Your objective:
Please output exactly the part of the records below that opens with the line containing "14: (132, 202, 1.69)" and closes with the line containing "37: (47, 149, 1.85)", both lines included, and nothing else.

▽

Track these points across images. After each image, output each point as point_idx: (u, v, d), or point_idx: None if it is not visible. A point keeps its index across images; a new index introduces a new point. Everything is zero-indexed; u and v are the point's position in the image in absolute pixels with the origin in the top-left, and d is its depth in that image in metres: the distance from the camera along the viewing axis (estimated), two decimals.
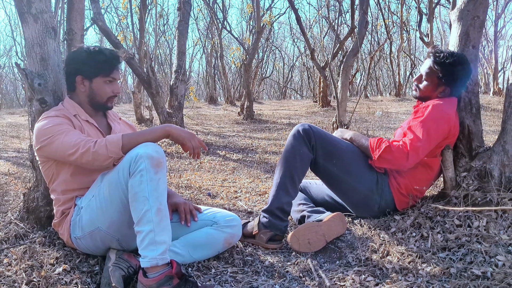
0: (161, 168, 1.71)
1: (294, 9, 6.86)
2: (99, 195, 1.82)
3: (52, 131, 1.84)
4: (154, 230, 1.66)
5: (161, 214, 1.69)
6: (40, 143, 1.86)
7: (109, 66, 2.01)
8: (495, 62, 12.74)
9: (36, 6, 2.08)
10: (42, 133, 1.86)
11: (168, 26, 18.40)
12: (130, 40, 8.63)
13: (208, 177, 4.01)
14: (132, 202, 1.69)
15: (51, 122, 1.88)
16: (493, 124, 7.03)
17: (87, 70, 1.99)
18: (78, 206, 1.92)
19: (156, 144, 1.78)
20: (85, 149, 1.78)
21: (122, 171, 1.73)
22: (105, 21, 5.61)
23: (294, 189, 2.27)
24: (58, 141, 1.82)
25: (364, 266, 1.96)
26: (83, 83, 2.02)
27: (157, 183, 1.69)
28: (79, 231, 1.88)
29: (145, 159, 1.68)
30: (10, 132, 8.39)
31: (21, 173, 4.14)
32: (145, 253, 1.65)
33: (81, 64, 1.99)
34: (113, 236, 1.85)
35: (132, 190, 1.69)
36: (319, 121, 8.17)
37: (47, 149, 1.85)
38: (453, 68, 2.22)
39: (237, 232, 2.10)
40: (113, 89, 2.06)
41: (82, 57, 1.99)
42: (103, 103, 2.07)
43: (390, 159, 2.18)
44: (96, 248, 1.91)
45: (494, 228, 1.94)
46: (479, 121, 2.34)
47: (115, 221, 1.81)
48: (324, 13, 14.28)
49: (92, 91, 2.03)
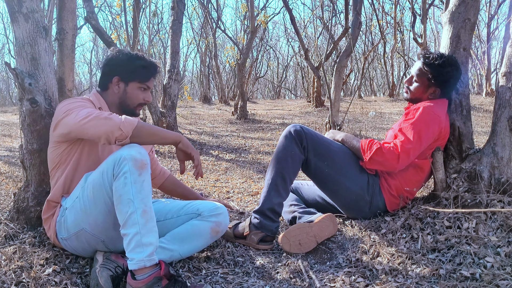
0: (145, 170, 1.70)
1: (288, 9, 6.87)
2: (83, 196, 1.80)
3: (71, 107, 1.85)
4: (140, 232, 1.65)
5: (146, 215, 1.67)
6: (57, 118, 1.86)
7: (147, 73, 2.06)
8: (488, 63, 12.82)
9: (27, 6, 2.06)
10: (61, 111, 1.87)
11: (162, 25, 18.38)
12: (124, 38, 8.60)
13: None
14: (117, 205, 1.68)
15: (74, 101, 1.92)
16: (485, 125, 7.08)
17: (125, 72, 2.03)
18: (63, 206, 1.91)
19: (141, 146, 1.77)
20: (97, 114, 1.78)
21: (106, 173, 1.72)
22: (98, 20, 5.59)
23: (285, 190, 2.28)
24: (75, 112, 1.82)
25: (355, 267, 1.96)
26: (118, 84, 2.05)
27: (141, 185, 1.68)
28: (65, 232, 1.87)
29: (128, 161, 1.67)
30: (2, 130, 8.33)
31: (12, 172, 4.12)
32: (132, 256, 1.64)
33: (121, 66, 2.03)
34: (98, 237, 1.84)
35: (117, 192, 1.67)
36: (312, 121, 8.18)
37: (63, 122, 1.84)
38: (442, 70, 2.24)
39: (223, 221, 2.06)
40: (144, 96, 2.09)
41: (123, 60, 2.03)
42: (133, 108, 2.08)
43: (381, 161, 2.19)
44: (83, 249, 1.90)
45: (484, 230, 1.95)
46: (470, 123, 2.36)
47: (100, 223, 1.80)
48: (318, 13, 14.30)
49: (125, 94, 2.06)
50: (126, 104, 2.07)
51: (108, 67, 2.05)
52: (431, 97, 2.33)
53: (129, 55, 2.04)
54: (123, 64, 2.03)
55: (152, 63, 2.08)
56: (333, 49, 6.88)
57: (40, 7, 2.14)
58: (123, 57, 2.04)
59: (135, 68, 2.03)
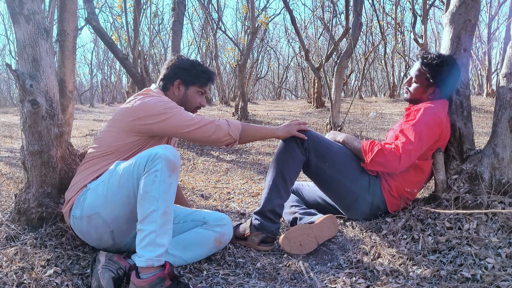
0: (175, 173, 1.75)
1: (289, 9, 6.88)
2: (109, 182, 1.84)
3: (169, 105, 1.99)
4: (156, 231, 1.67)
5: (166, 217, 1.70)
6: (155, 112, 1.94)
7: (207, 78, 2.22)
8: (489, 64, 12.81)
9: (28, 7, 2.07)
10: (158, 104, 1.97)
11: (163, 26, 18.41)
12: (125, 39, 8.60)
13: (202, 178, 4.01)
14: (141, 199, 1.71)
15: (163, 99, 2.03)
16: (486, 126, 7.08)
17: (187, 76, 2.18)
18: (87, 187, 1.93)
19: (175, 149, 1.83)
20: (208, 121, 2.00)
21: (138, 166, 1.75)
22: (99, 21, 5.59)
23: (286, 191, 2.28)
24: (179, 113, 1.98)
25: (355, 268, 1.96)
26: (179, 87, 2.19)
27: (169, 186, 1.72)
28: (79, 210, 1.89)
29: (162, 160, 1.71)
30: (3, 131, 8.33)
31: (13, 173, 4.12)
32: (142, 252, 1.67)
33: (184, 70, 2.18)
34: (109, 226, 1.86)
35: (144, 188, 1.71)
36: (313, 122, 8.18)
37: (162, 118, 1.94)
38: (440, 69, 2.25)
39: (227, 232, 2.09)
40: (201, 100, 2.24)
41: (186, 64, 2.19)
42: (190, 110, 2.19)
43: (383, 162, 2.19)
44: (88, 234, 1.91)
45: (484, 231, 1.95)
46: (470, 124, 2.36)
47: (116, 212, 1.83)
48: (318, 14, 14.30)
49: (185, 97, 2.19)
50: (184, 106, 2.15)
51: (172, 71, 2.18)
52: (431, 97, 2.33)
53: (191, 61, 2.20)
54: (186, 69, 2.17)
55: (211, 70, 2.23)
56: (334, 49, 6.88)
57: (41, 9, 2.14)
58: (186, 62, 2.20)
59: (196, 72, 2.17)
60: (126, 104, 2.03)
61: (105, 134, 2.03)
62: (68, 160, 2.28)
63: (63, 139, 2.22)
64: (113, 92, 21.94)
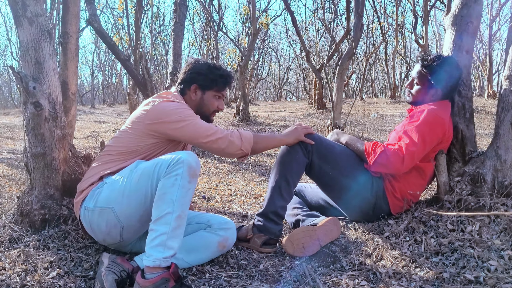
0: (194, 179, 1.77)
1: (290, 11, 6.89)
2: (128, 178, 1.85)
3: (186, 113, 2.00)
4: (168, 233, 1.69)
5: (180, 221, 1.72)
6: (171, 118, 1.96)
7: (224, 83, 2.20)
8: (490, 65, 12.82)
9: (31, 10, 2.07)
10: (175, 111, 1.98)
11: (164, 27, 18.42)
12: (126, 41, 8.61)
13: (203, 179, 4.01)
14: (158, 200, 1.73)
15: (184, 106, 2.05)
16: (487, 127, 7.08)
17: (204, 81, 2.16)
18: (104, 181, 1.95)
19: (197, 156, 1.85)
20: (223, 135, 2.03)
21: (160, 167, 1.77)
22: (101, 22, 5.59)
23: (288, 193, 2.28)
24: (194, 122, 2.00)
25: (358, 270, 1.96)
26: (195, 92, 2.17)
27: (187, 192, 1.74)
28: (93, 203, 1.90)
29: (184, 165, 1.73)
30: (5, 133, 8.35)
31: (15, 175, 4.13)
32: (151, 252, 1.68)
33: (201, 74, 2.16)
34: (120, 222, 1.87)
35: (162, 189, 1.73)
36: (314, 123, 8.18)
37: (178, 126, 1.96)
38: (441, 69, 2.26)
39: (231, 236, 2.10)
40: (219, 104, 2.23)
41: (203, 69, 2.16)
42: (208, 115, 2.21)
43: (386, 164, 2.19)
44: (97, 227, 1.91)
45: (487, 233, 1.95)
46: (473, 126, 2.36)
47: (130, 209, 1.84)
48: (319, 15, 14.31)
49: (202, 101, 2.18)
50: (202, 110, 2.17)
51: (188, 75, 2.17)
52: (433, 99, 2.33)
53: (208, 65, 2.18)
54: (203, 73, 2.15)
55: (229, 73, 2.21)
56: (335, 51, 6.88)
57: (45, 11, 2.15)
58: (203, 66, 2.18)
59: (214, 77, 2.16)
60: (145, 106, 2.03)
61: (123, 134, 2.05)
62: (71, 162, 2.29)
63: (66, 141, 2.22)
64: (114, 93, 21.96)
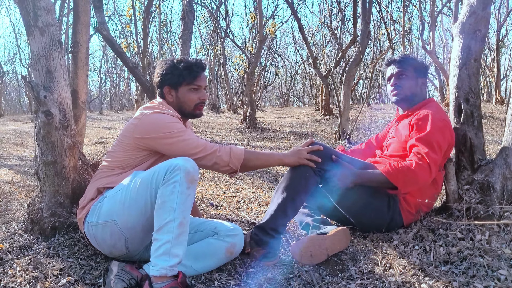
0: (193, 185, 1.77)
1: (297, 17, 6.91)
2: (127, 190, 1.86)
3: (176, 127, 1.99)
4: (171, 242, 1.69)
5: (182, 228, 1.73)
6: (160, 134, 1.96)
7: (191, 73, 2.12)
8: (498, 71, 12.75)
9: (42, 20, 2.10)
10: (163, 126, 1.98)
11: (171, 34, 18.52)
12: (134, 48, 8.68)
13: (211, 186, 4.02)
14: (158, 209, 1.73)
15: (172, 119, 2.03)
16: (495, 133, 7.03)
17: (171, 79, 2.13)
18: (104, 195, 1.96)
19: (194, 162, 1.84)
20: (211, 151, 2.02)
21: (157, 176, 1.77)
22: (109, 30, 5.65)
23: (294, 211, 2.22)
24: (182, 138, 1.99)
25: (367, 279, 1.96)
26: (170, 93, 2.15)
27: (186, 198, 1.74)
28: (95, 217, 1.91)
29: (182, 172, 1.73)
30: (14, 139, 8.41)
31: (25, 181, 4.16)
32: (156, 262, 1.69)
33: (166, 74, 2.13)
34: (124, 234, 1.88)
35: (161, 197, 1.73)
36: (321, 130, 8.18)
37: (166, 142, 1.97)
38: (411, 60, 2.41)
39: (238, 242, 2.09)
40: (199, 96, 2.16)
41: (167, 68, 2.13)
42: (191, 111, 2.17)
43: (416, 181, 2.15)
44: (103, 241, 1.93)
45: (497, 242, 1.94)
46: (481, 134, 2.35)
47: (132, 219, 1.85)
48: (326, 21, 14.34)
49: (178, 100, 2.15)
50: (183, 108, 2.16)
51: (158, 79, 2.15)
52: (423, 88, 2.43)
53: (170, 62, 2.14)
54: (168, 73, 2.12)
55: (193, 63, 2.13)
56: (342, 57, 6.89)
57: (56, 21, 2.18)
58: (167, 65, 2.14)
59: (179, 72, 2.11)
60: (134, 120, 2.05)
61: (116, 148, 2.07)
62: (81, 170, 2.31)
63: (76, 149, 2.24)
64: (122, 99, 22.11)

△

Solution below:
14: (132, 202, 1.69)
15: (51, 122, 1.88)
16: (493, 124, 7.03)
17: (87, 70, 1.99)
18: (78, 206, 1.92)
19: (156, 144, 1.78)
20: (85, 149, 1.78)
21: (122, 171, 1.73)
22: (105, 21, 5.61)
23: (294, 189, 2.27)
24: (58, 141, 1.82)
25: (364, 266, 1.96)
26: (83, 83, 2.02)
27: (157, 183, 1.69)
28: (79, 231, 1.88)
29: (145, 159, 1.68)
30: (10, 132, 8.39)
31: (21, 173, 4.14)
32: (145, 253, 1.65)
33: (81, 64, 1.99)
34: (113, 236, 1.85)
35: (132, 190, 1.69)
36: (319, 121, 8.17)
37: (47, 149, 1.85)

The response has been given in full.